Conta molto un anno in più?

Sì. Nella tappa di Dowsett, per esempio, non dico che avremmo vinto ma saremmo andati più avanti, godendo di un’altra visibilità. Simone Ravanelli si era staccato proprio con Dowsett che, posso garantire, era il meno forte della fuga. Eppure quando sono rientrati Ravanelli è rimasto lì e Dowsett ha allungato. Questa è solo esperienza.

Per Cepeda e Restrepo un caffè prima del via
Per Cepeda un caffè prima del via
Pellaud e Bais sembrano i più vivaci. Un giudizio su di loro?
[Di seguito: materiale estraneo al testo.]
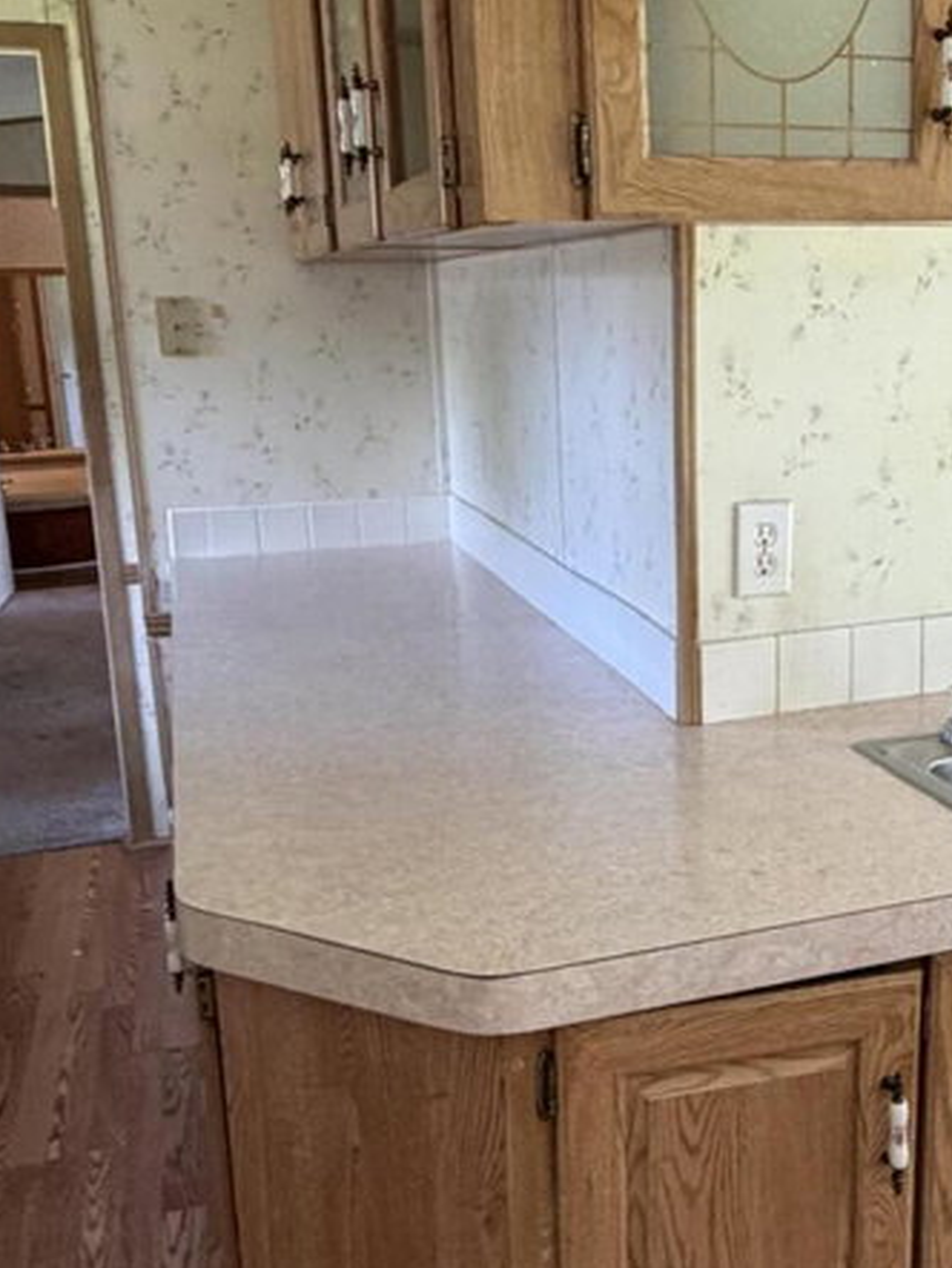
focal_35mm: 38
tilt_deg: -11.6
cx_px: 714
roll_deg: +2.4
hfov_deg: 36.9
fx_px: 1392
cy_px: 640
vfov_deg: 49.0
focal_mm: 2.22
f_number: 2.2
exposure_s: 1/91
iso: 320
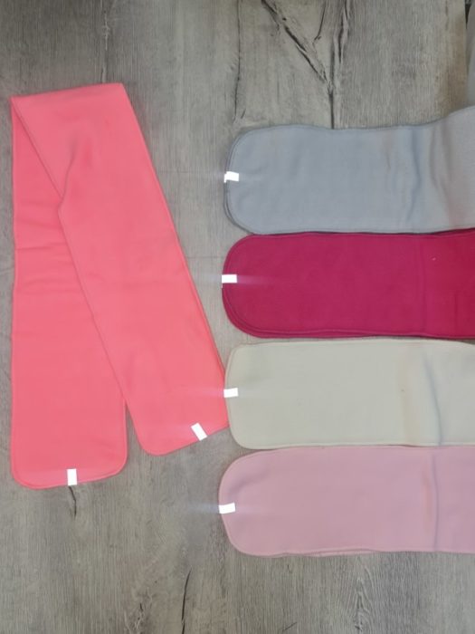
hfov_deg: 54.9
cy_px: 317
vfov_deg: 69.4
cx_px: 238
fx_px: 457
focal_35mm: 25
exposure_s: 1/100
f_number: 1.8
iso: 64
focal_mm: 7
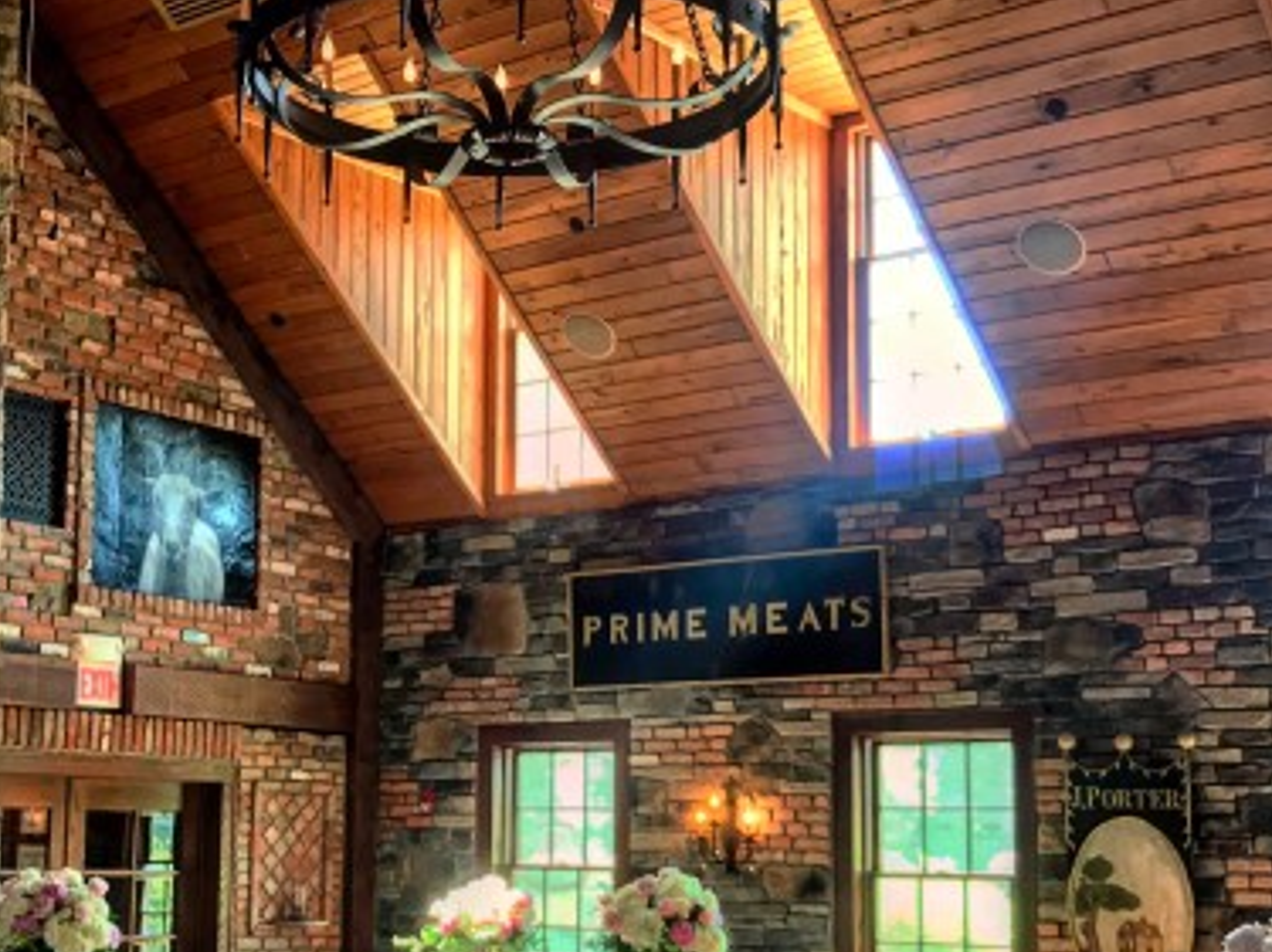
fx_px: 2057
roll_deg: +0.1
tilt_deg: +7.0
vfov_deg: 26.0
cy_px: 603
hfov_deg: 34.1
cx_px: 431
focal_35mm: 56
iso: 64
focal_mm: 3.99
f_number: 1.8
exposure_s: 1/30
Sono due attaccanti nati. Simon Pellaud è più esperto rispetto a Bais. Mattia ieri è rimasto tra due gruppetti. Lo affianco con l’ammiraglia e vedo che mena. Vuole rientrare su quello davanti. Gli ho dovuto dire io di aspettare il drappello dietro. Stava sprecando energie preziose per i giorni a venire. Simon un errore simile non lo avrebbe commesso. Viene da due anni di WorldTour, era alla Iam. Hanno numeri simili. In futuro possono essere uomini importanti per team importanti. Con un pizzico di fortuna magari un successo lo raggiungono.

Questa vostra consapevolezza è un limite o un punto di forza?

Un punto di forza. Quando ti guardi allo specchio devi sapere di chi sei e cosa hai. Non posso andare da Bais stasera e dirgli domani devi vincere perché tu correvi con il Cycling Team Friuli e conosci queste strade. Psicologicamente lo distruggerei. Se poi si ritrova in fuga e si può giocare la tappa il discorso cambia. Ma è tutt’altro approccio.

Giovanni Ellena durante la riunione
Ellena durante la riunione
Con i giovani bisogna tatto…

Io seguo i sudamericani. Non posso trattare Cepeda come Bernal. Hanno storie e culture ciclistiche diverse. Bernal aveva assaggiato un po’ di gare internazionali con la Mtb. Parlava un po’ d’inglese. Sapeva utilizzare i file degli allenamenti. Cepeda parte da zero. Quando è arrivato a fine luglio, tanto per rendere l’idea, gli abbiamo dovuto spostare la sella di 4 centimetri. Un’enormità per un pro’.

Sarai soddisfatto a fine Giro se…

Se i ragazzi continueranno a correre con questo atteggiamento e questa voglia d’imparare. Nella tappa di Brindisi, quella corsa a 51 di media e con i ventagli, nella riunione gli ho detto: guardate che non è banale. Non siamo capaci in queste condizioni. Stasera rischiamo di essere uno in meno. Ho preso la cartina. Gli ho fatto vedere da dove arrivava il vento. Li ho resi consapevoli dei ventagli. Cepeda mi guardava con due occhi che sembrava il personaggio di un fumetto. Non sapeva neanche cosa fossero i ventagli. In corsa sono stati bravi e alla fine hanno chiuso davanti. Altri più esperti, senza questa voglia, non sarebbero rimasti lì.